Cruzando el desierto más antiguo del mundo

abril 10, 2015.root.10 Likes.0 Comments

A medida que uno se acerca al Atlántico, los mares de dunas que van surgiendo a nuestro paso se funden con el pedregal del desierto más antiguo del mundo. África se manifiesta ruda y desapacible, áspera y seca tras abandonar Whindhoek, la capital de Namibia. Eso sí, sin perder nunca la magia y el misterio que tanto la caracteriza.

Namibia es un país del sur de África muy joven que es independiente desde finales del siglo XX. Pocos años de vida que contrastan con la eficacia y organización que imprimieron allí los primeros colonos alemanes, y que pervive en su adn. Por ello, alojamientos y demás servicios turísticos gozan, en general, de buen nivel, y es relativamente fácil moverse a lo largo y ancho de esta geografía.

La maldición del Trópico de Capricornio

Tras abandonar el altiplano de Whindoek, y acercarnos paulatinamente al desierto, se ven vagar libremente pequeñas manadas de antílopes, oryx y cebras. Un hábitat donde crece también una peculiar planta, de las más antiguas que pueblan nuestro Planeta, la welwitschia.  Más parecida a un fósil que a una especie del reino vegetal, sus pocas hojas crecen consumidas y resecas a ras del suelo. Y a pesar de que su aspecto no lo revele, algunos de sus ejemplares pueden llegar a disfrutar de casi dos mil años de larga vida. Tal es su fama por estos lares que incluso sirve de sobrenombre al equipo de rugby de Namibia.

Cuando por fin llegamos a nuestro destino, la Kulala Wilderness Reserve en Sossusvlei, a unas cinco horas y cuatrocientos kilómetros de la capital, la sensación de encontrarse en un inmenso arenal es casi ya completa. El paisaje de dunas ya lo invade completamente todo, y algunas de ellas llegan, incluso, a alcanzar los cuatrocientos metros de altura. Si ascendemos a la más alta de todas ellas –conocida como la Duna 45- en su cima descubriremos que estamos rodeados únicamente de decenas y decenas de kilómetros de vacío, soledad y arena.

Desde allí, en lo alto de la duna 45, uno comprende mejor los secretos del Planeta que nos cobija. Resulta que gran parte de las tierras atravesadas por el paralelo 23 Sur, o Trópico de Capricornio, están afectadas por corrientes de aire seco (frío o caliente) que llevan consigo pocas nubes de lluvia. Por eso en torno a esta línea imaginaria del Globo, a mitad de camino del Polo Sur y el Ecuador, se extienden grandes páramos baldíos, extensiones de tierra yerma y despoblada  como el desierto de Australia; el de Atacama en Chile; el de Patagonia en Argentina; los del Kalahari y el Namib en África. Lo mismo sucede en el Paralelo 23 Norte o Trópico de Cáncer donde los desiertos de Arabia, Turquestán y el Gobi en Asia, el de la Guajira en Venezuela o el mismísimo Sáhara en África responden a la misma lógica.

La noche más clara

El cielo limpio y estrellado es otra de las consecuencias de esta acusada ausencia de humedad, del desierto del Namib. Las puestas de sol son de babero. La limpidez del horizonte, pasmosa. El día dice adiós, mientras una andanada de viento esculpe pequeñas olas de polvo y arenilla, y la tierra va cambiando el color de su faz: del naranja vivo de la tarde al rojo despedida de los últimos rayos solares. Del ocre de los últimos reflejos, al oscuro de las tinieblas.
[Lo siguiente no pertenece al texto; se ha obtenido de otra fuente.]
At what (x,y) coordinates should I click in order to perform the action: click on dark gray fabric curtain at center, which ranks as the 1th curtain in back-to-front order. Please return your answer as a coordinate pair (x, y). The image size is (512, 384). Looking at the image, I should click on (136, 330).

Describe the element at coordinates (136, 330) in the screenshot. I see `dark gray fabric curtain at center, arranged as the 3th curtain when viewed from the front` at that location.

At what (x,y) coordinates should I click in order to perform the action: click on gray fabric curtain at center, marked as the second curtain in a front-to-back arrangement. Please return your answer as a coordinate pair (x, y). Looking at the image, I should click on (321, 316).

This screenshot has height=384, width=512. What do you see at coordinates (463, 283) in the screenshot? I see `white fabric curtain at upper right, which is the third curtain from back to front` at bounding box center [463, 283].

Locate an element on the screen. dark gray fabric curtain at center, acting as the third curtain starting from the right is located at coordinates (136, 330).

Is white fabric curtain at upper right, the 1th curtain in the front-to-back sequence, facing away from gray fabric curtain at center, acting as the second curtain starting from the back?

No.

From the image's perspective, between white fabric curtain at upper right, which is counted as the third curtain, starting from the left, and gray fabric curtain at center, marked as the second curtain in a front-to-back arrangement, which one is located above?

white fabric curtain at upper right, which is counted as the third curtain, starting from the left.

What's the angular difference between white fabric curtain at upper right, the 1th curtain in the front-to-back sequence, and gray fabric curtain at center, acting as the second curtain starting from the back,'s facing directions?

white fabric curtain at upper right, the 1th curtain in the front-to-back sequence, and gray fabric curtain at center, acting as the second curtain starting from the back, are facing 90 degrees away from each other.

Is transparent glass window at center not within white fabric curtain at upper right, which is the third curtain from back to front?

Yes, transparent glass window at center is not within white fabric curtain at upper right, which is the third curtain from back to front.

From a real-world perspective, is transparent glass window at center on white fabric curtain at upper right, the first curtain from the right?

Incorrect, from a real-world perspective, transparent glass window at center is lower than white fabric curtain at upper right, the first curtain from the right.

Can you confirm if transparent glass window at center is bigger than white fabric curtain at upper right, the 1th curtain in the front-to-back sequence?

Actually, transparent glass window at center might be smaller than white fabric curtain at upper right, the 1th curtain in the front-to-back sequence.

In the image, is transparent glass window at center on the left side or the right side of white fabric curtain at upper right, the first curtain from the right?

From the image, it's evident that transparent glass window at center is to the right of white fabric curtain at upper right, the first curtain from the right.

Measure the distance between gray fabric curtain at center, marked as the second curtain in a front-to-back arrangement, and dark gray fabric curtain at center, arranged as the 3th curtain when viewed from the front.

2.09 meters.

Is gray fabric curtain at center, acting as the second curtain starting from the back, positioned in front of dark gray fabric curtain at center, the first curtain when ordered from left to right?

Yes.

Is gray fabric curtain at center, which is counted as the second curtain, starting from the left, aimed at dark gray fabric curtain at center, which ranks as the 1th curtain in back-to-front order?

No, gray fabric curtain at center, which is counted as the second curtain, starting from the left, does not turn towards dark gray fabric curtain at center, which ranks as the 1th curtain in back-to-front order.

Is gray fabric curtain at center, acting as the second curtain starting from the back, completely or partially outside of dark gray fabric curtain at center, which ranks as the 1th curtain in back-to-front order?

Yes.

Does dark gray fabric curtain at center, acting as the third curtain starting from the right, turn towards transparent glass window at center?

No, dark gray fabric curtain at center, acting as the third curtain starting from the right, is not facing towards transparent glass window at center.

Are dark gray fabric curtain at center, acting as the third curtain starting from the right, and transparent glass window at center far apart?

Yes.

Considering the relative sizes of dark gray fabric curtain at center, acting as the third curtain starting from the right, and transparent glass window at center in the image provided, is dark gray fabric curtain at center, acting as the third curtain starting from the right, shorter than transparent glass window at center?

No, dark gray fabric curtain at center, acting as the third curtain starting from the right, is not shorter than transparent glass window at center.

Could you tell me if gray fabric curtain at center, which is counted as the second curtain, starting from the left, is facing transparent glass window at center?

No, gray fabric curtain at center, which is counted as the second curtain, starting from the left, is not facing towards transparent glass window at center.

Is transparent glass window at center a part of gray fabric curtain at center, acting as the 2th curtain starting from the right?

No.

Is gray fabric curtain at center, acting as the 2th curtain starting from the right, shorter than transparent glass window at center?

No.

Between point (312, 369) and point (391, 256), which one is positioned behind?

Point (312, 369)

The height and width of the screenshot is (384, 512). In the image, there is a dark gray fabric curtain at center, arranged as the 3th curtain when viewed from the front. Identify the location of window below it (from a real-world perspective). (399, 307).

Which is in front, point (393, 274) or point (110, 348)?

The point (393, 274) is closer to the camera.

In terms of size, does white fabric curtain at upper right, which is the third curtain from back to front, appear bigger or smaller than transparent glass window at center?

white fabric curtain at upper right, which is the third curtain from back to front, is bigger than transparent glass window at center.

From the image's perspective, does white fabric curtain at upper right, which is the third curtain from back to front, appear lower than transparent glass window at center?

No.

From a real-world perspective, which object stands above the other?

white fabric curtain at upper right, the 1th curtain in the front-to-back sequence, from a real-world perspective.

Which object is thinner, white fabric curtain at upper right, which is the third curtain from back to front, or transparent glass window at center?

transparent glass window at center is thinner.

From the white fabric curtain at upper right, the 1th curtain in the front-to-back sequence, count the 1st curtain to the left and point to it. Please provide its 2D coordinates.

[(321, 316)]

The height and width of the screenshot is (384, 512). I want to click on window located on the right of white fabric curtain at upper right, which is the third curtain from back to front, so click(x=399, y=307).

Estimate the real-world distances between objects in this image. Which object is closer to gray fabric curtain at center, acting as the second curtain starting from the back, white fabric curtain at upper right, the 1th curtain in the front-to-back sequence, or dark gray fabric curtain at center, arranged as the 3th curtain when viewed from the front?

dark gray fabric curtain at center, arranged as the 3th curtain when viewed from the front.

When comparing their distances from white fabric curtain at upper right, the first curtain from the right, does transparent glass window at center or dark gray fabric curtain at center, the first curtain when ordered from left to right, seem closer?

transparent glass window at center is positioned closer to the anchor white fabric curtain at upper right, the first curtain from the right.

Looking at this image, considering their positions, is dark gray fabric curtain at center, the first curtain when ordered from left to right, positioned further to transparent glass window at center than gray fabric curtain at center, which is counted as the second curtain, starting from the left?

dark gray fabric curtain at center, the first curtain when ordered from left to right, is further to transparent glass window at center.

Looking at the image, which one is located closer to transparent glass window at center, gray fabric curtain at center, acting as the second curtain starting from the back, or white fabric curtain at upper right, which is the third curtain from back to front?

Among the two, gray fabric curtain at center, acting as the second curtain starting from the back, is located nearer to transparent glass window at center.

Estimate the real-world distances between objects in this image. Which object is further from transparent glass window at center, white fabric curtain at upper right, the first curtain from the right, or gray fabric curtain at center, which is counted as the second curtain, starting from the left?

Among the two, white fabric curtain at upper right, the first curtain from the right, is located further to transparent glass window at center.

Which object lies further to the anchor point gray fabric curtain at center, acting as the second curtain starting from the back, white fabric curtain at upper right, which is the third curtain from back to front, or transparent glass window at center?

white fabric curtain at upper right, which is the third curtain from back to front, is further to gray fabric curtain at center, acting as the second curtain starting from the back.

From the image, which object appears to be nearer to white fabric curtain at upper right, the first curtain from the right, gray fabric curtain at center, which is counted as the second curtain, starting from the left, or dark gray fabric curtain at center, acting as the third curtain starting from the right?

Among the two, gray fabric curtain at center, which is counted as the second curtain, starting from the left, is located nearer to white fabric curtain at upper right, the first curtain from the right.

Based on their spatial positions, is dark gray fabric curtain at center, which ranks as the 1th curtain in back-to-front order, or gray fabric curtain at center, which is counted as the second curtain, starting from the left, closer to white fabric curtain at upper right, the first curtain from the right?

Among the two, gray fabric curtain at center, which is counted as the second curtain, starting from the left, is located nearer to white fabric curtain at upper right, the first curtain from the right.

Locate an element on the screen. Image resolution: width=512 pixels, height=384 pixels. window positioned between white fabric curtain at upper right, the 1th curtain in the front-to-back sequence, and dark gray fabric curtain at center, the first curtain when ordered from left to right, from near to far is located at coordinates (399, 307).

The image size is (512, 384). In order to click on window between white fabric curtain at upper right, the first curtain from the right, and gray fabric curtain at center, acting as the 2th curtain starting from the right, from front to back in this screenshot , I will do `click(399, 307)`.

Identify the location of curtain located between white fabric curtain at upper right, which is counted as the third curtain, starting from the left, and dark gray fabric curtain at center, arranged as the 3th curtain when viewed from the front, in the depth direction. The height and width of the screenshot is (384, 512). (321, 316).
Si se alza la vista a la bóveda celestial, la visibilidad de la noche es casi absoluta, incluso sin luna llena. La luminosidad de las estrellas lo inunda todo. En pocos lugares del Planeta es posible retratar la noche de una manera tan nítida e incandescente, tan poética y calma.

Un mundo único y excepcional que puede disfrutarse desde el exótico Little Kulala Camp con sus habitaciones acristaladas, donde soñar de este entorno. Un campamento de donde parten excursiones en globo o en avioneta para poder contemplar, desde otra perspectiva, la inmensidad de esta tierra de África azotada por el sol del Trópico de Capricornio y la corriente fría de Benguela, que recorre la costa atlántica, y que apenas trae lluvias a tierra firme. Como en el escarmiento de Prometeo, esta tierra anda eternamente castigada a la escasez de agua. Por ello, quizás, es el desierto más antiguo del mundo.